Что касается пп. 2 и 3 Манифеста (расширение избирательных прав и конституирование Думы в качестве законодательного, а не законосовещательного, как предполагалось прежде, учреждения), то здесь претензий было более всего, и конституция объявлялась куцей в первую очередь в части выборной системы и общеполитических установлений. Выборная модель (сословно-куриальная, неравная и непрямая) была чрезвычайно далека от четыреххвостки (всеобщее, равное, прямое и тайное избирательное право), почитавшейся тогда лекарством от всех скорбей. Впервые вожделенная четыреххвостка была дарована т. Сталиным лишь в 1936 году, причем когда в 90-х дело дошло до вправду свободных выборов, тут же выяснилось, что достоинства ее сильно преувеличены, и пришлось звать на подмогу воинство политтехнологов. С неравными выборами как бы не честнее получалось.

Не меньшие претензии были и к общей системе власти. Законодательными функциями многие думцы не собирались ограничиваться ("Власть исполнительная да склонится перед властью законодательной", В. Д. Набоков). Более умеренные склонялись к английской системе, когда монарх царствует, но не правит; решительные предпочитали систему французской Третьей Республики. Основные же государственные законы от 23 апреля 1906 года (собственно, русская конституция) устанавливали, что "Императору всероссийскому принадлежит верховная самодержавная власть" (ст. 4), ему же принадлежит "власть управления во всем ее объеме" (ст. 10), он же "назначает и увольняет председателя Совета министров" (ст. 17). Если ставить знак равенства между ответственностью кабинета перед парламентом и конституционным строем как таковым, тогда, бесспорно, никакой конституции в России не было, а был только провокационно-лживый Манифест.

> _Фрагмент набора данных_:
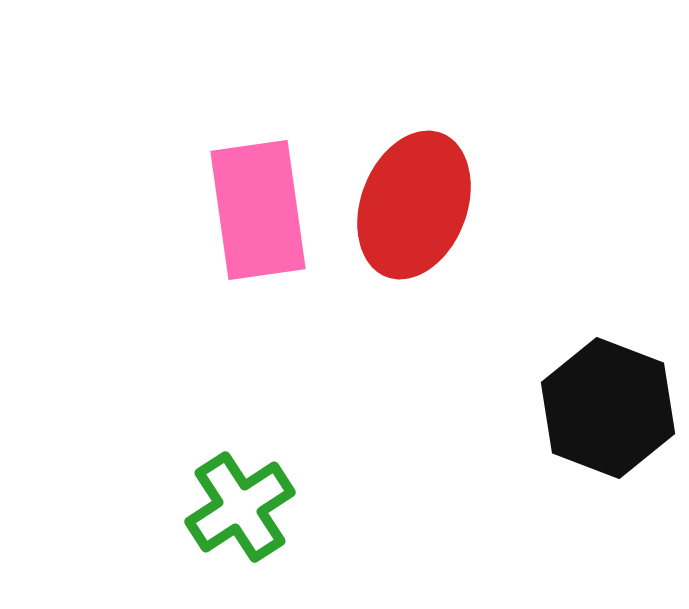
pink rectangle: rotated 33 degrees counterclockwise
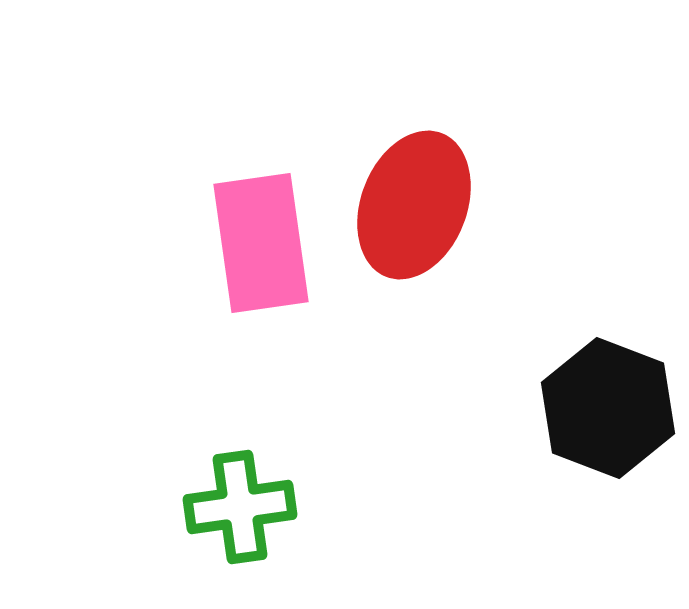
pink rectangle: moved 3 px right, 33 px down
green cross: rotated 25 degrees clockwise
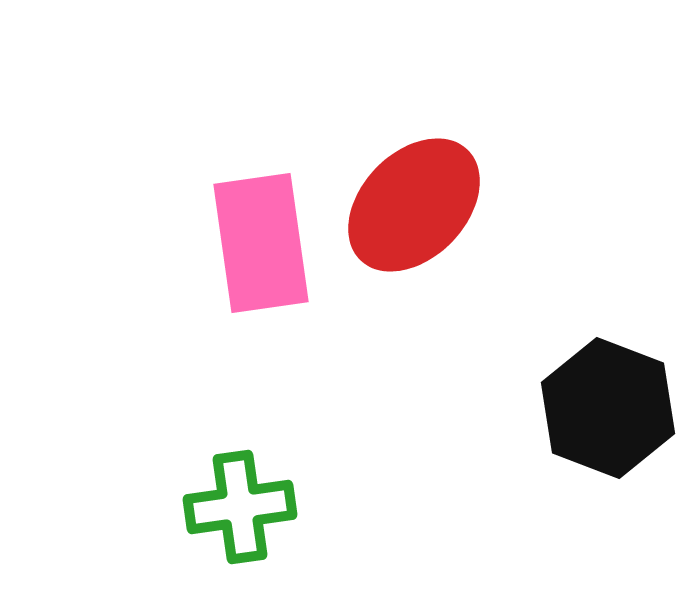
red ellipse: rotated 23 degrees clockwise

> _Задачи_:
[a] В каком году, согласно тексту о Манифесте, четыреххвостка была впервые дарована?
[b] Согласуются ли с текстом о Манифесте следующие утверждения? Для каждого ответьте «да» или «нет» и приведите решающие слова текста дословно.
(i) Основные государственные законы датированы 23 апреля 1906 года.
(ii) Более умеренные думцы склонялись к системе французской Третьей Республики.
(iii) По ст. 17 император назначает и увольняет председателя Совета министров.
[c] Пожалуйста, изложите текст о Манифесте в двух предложениях.
Строки набора данных здесь ни при чём.

> _Решения по задачам_:
[a] В 1936 году.

[b]
(i) Да: «Основные же государственные законы от 23 апреля 1906 года».
(ii) Нет: «Более умеренные склонялись к английской системе, когда монарх царствует, но не правит».
(iii) Да: «назначает и увольняет председателя Совета министров» (ст. 17).

[c] Больше всего претензий к пп. 2 и 3 Манифеста касалось выборной системы: сословно-куриальная, неравная и непрямая модель была чрезвычайно далека от всеобщего, равного, прямого и тайного избирательного права. Не меньшие претензии были к общей системе власти, а Основные государственные законы от 23 апреля 1906 года закрепляли за императором верховную самодержавную власть, власть управления во всем ее объеме и право назначать и увольнять председателя Совета министров.